My own home educating years were spread between the 1980's until approximately 2006. This time period saw huge changes in the availability of aid and information, with the computer becoming a part later on. This opened up so much, enabling me to gather, copy, print and use information. When I started out I drew tiny pictures for my under 5’s to count and circle before they could write numbers. Continually buying expensive work books is not an option for most, but printing off the computer is.

 It is a huge responsibility we take upon ourselves. However instinctive it may feel, it still brings with it the eyes of the local neighbourhood at the very least. It would be useful at the outset to determine the world you wish to bring into your child's vista. For instance, do you actually want your alternatively educated and alternative thinking child to fit in with normal society? I thought I did - as I could see no other way for them to be able to work and support themselves. I know now that if I was starting all over again,  I would have a different attitude and approach.

I didn't give my children the choice to go to school as some parents do. I figured in this respect I knew better than them, and I had read how difficult it was to de- school them once they had been incorporated into the system. I looked at perhaps joining one or two classes a week at one school with a helpful Head, but decided against it. I felt that if the authorities were to come into the equation one way or another it would be a fight from there on in to keep doing what I was doing and I did not want to expend useful energy on such. However, most of my children went to College from the age of 14

( for non UK readers this normally intakes  those aged 16 upwards).

 

Retrospectively I am not sure this was a good idea re socialization, their shining spirits of unusual brightness were dimmed by the ways of this wretched competitive world of adults.

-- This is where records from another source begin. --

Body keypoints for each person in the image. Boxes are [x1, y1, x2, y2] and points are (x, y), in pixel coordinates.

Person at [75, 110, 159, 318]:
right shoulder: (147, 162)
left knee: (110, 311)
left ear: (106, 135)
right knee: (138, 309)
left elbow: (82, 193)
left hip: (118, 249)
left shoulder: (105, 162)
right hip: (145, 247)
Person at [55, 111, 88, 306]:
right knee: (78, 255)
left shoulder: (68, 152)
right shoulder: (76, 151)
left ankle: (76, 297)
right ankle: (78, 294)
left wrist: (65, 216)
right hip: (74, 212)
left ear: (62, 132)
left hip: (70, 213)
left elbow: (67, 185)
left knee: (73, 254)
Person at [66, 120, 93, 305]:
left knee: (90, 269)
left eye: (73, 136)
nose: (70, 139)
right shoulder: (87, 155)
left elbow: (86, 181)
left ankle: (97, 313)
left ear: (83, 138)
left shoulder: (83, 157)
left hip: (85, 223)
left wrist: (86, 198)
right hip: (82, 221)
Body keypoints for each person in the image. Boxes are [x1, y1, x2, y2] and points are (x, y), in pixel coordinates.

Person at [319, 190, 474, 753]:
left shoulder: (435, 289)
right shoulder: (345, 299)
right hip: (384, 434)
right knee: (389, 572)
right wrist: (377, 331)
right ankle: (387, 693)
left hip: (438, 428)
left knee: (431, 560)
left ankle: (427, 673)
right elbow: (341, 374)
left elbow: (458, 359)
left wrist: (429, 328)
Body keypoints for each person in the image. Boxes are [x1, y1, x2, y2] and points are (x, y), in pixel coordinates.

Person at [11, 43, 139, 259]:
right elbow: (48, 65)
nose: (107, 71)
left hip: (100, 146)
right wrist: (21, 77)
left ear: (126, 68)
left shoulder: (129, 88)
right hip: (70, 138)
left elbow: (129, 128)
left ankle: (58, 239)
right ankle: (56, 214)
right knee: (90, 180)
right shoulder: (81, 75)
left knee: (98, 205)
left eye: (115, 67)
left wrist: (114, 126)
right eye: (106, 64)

Certainly, had I had connections who could have taught the subjects they were interested in, I  would not have considered College.  It had many down sides in as much as it affected their confidence as they had to deal with the nasty element of peer groups and the condescension of some - not all - teachers. Thankfully they do to this day all think that bit differently to schooled children, and all have some wonderful, loyal, supportive friends.

So Where are they now?

 


In other words, how does a home educated child turn out?  Without wishing to impinge on their privacy  - some went to University, some didn't - all are employed -  some have lived and worked abroad, some haven't. 

All are fully integrated in society having a close caring circle of friends. They have excellent relationships with each other and the only two nieces are doted upon. Better still, they have successfully  (but not painlessly) negotiated the tricky course between divorced parents. They are inherently better people than me, and this I believe is success!

All have hugely humanitarian natures and want to give something to the world.

As they wend their way through life I constantly assess where I could have been a better mother (this is not a condition of only home educators but the cloak we clothe ourselves with as soon as we give birth!) I wince and cringe at some of the ways I thought were ‘right’, but happily, occasionally I am reminded out of the blue that good times were had a lot. even in poverty. One of the  playmates of my younger daughters  wrote me:

 

 “ I loved growing up in XX  and visiting your home, it was always full of laughter and to be honest I was always so jealous of how everyone played together I think it was because I was from a house of boys and playing 'army' just wasn't appealing enough. Performances and playing in the mud was much more my thing."

 You are just as capable as me. If I can do it you can. So worry not. Relax into it. All will be well.